A Phase 1b Study of ELA026, a Monoclonal Antibody Targeting Signal Regulatory Protein-α/β1/γ, in Patients with Newly Diagnosed and Previously Treated Secondary Hemophagocytic Lymphohistiocytosis

Abstract

Introduction: ELA026 is under investigation in secondary hemophagocytic lymphohistiocytosis (sHLH), a life-threatening, hyperinflammatory condition that is most often triggered by malignancies, autoimmune disorders, and infectious diseases. There are no approved therapies for sHLH, and current treatment approaches, particularly for malignancy-associated HLH (mHLH), are suboptimal. For example, in adult patients with mHLH, median overall survival (mOS) is approximately 2 months (Lee et al. 2023). ELA026 is a monoclonal antibody directed against signal regulatory protein-α/β1/γ and is intended to target the activated myeloid and T cells that drive sHLH. Methods: This is an open-label, single-arm, Phase 1b global multicenter study (NCT05416307) to evaluate the safety, efficacy, pharmacokinetics, and pharmacodynamics of ELA026 in newly diagnosed and previously treated sHLH patients, aged 12 years or older (6 years or older in select countries including the US). In Cohort 1, an intra-patient dose escalation of ELA026 occurs in the absence of a dose limiting toxicity (DLT) and optimal biomarker response. Response is evaluated as described in Locatelli et al. 2020. Results: Six mHLH patients enrolled in Cohort 1 with median age of 50 years (range 21-67).

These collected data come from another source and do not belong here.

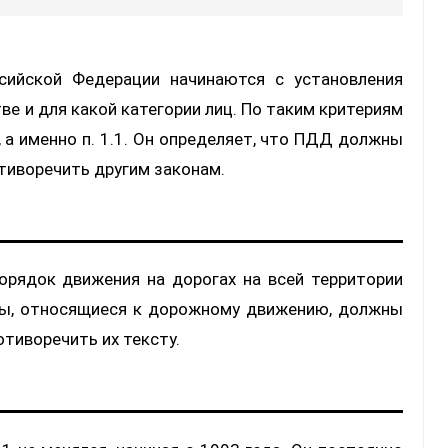
сийской Федерации начинаются с установления
ве и для какой категории лиц. По таким критериям
а именно п. 1.1. Он определяет, что ПДД должны
отиворечить другим законам.
орядок движения на дорогах на всей территории
ты, относящиеся к дорожному движению, должны
тиворечить их тексту.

Three patients were refractory to etoposide-based therapies and/or anti-cytokine therapies. No DLTs or study drug-related serious adverse events occurred. Five patients were deemed evaluable for efficacy based on >1 week of ELA026 exposure (efficacy assessment is pending). All 5 patients received concurrent chemotherapy for their malignancies. As of July 31, 2023, 3 patients are alive and 2 patients have died from complications of malignancy (mOS has not been reached but has exceeded 3 months). Three patients who had periods of ELA026 monotherapy displayed early, progressive monocyte and lymphocyte reductions with associated improvements in C-reactive protein and other sHLH-associated biomarkers. Updated study results and progress will be provided at the meeting. Conclusion: Preliminary data suggest ELA026 is well tolerated in sHLH patients and induces early biomarker changes that warrant further clinical investigation.